More Investors Sue Disney Over Chapek-Era Costs and Reporter

Another group of investors has sued The Walt Disney Company over reports that were made during the tenure of then Disney CEO Bob Chapek. The suit alleges that Disney lied about losses incurred by Disney+, it’s streaming service. It says that this was done to make it look like Disney+ would achieve its goal of being profitable by the end of 2024.

The investor lawsuit says that Disney had a scheme to “inappropriately shift costs” by debuting titles that first aired on Disney+ on traditional linear television. This then allowed for the movement of marketing and production costs. The complaint was filed on August 23 in California federal court.

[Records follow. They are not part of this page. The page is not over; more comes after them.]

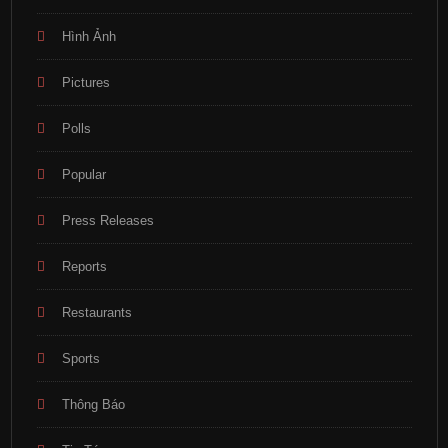
Hình Ảnh
Pictures
Polls
Popular
Press Releases
Reports
Restaurants
Sports
Thông Báo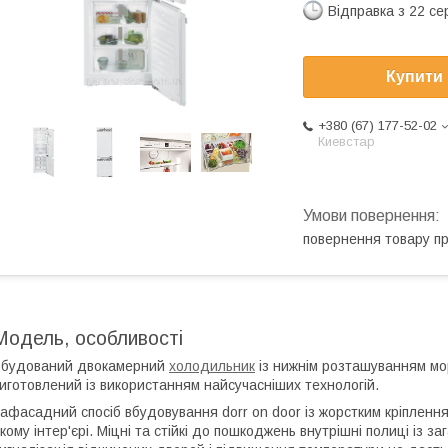
Відправка з 22 се
Купити
+380 (67) 177-52-02
Киевстар
повернення товару п
Модель, особливості
Вбудований двокамерний
холодильник
із нижнім розташуванням мо
иготовлений із використанням найсучасніших технологій.
афасадний спосіб вбудовування dorr on door із жорстким кріплення
кому інтер'єрі. Міцні та стійкі до пошкоджень внутрішні полиці із 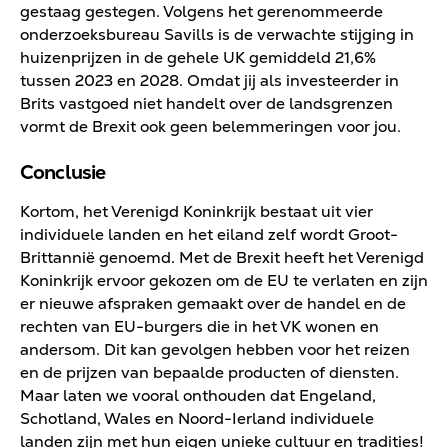
gestaag gestegen. Volgens het gerenommeerde
onderzoeksbureau Savills is de verwachte stijging in
huizenprijzen in de gehele UK gemiddeld 21,6%
tussen 2023 en 2028. Omdat jij als investeerder in
Brits vastgoed niet handelt over de landsgrenzen
vormt de Brexit ook geen belemmeringen voor jou.
Conclusie
Kortom, het Verenigd Koninkrijk bestaat uit vier
individuele landen en het eiland zelf wordt Groot-
Brittannië genoemd. Met de Brexit heeft het Verenigd
Koninkrijk ervoor gekozen om de EU te verlaten en zijn
er nieuwe afspraken gemaakt over de handel en de
rechten van EU-burgers die in het VK wonen en
andersom. Dit kan gevolgen hebben voor het reizen
en de prijzen van bepaalde producten of diensten.
Maar laten we vooral onthouden dat Engeland,
Schotland, Wales en Noord-Ierland individuele
landen zijn met hun eigen unieke cultuur en tradities!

This is the third known lawsuit that accuses Disney of the same “cost-shifting scheme.”  It also accuses the company of a scheme to obstruct a deal between TSG Entertainment Finance and 20th Century Studios, which Disney owns, to “prop up” Disney+ and inflate its stock price. 

The lawsuit says that executives also worked to hide expenses and how difficult it was to continue to maintain subscriber growth. This came as Disney incurred “staggering costs” to create content for the streaming service. Former Disney CEO Bob Chapek, content executive Kareem Daniel, and former CFO Christine McCarthy decided to air The Mysterious Benedict Society and Doogie Kameāloha, M.D. on the Disney Channel to make the streaming service look more successful than it actually was.

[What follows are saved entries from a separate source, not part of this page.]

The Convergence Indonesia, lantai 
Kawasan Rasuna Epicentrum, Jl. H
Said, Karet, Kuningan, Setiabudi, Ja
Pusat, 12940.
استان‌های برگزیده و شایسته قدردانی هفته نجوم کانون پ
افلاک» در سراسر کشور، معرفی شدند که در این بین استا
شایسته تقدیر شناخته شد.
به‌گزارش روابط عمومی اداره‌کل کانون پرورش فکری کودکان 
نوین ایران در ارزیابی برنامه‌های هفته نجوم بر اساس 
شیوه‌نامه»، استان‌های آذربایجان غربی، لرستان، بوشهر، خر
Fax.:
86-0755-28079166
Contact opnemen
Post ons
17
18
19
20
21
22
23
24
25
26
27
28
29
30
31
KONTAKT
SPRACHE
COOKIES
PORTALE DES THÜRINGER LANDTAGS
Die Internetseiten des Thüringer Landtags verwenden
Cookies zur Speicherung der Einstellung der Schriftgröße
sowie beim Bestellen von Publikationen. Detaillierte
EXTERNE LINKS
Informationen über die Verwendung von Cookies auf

 “Disney+ has exceeded our wildest expectations with 86.8 million subscribers as of December 2” and that the “success” of the platform has “bolstered our confidence in our continued acceleration towards a DTC-first business model,” Bob Chapek said in December 2020. Chapek repeatedly said that Disney+ would be profitable by the end of 2024. This forecast an “astounding three-fold increase from prior estimates without any degradation in expected profitability for the segment,” the lawsuit says.

The picture did not continue to be that rosey, however. In 2021, subscriber growth began to slow. The following year Disney reported that it had missed anylist estimates by wide margins. This happened in revenue, sales, and earnings. The 4th quarter of 2022 saw Disney’s Direct to Consumer businesses see a loss of $1.47 billion, up from a $630 million loss the previous year during the same quarter. This led to Disney’s stock plummeting by 13%.

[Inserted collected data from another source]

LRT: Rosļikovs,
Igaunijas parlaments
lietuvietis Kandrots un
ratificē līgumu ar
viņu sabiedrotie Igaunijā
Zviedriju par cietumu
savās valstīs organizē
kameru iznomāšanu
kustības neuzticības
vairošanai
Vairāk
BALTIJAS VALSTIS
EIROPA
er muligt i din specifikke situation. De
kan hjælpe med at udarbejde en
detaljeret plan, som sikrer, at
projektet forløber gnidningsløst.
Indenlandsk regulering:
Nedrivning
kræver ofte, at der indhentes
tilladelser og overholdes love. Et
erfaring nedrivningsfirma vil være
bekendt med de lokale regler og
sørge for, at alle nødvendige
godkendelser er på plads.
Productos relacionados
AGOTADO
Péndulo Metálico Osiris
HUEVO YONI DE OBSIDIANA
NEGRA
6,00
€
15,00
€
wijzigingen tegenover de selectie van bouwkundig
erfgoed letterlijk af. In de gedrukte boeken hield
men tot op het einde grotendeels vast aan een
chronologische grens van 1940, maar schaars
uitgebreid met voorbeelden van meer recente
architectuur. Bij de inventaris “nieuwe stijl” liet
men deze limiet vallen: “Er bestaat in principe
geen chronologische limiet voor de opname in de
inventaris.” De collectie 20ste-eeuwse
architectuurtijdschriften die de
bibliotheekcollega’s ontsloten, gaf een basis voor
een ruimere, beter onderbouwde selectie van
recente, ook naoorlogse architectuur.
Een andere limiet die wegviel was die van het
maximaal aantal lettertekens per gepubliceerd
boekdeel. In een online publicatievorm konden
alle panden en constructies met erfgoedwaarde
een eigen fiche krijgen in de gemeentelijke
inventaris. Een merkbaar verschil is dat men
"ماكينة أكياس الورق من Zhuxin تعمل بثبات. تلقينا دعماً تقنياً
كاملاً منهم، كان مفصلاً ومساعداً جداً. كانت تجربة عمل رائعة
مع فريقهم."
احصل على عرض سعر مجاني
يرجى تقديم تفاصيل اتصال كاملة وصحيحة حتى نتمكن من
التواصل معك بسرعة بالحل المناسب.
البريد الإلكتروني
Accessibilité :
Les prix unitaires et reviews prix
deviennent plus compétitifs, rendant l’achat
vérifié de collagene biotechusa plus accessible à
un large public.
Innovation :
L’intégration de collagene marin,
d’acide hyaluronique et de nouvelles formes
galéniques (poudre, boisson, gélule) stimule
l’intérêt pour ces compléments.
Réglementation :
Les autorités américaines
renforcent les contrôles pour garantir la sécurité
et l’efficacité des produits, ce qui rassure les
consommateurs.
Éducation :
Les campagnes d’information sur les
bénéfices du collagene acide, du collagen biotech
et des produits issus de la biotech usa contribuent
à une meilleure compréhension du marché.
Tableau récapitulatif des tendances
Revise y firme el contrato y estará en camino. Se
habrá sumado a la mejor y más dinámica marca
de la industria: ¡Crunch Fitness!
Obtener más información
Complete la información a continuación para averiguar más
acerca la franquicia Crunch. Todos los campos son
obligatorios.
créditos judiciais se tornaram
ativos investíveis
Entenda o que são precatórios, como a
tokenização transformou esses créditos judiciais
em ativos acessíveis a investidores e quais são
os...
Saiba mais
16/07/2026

“The Company also reported a decline in its average revenue per Disney+ subscriber, as more customers subscribed through a discounted bundle with the Company’s other services,” the lawsuit complains. “Notably, the bundled offering made up about 40% of domestic subscribers, confirming that Disney was relying on short-term promotional efforts to boost subscriber growth while impairing the platform’s long-term profitability.”

After the pandemic struck shortly after the launch of Disney+, the streaming service saw stronger than expected growth. This led to then Disney CEO Bob Chapek to go “all in” on streaming. This led to a fairly substantial restructuring of the company and a“dramatic departure from Disney’s historical reporting structure and was hugely controversial within the Company because it took power away from creative content-focused executives and centralized it in a new reporting group” led by Kareem Daniel.

“With this new structure, Chapek removed budgetary and distribution control from the heads of Disney’s content groups (much to their dismay) and placed control in the hands of DMED’s new Chairman, defendant Daniel, who reported directly to his long-time mentor Chapek,” states the lawsuit, which also notes that the duo “exerted near complete control over the Company’s strategic decisions around content.”

The new structure was done away with when former and now current Disney CEO Bob Iger returned to the company. Iger is also listed in this lawsuit. Iger saw that creative decisions were moved back into the hands of creatives. This included distribution decisions. Iger has made it quite clear that he feels this is essential for the future success of the company. This has been noted in the lawsuit as well as evidence against Chapek.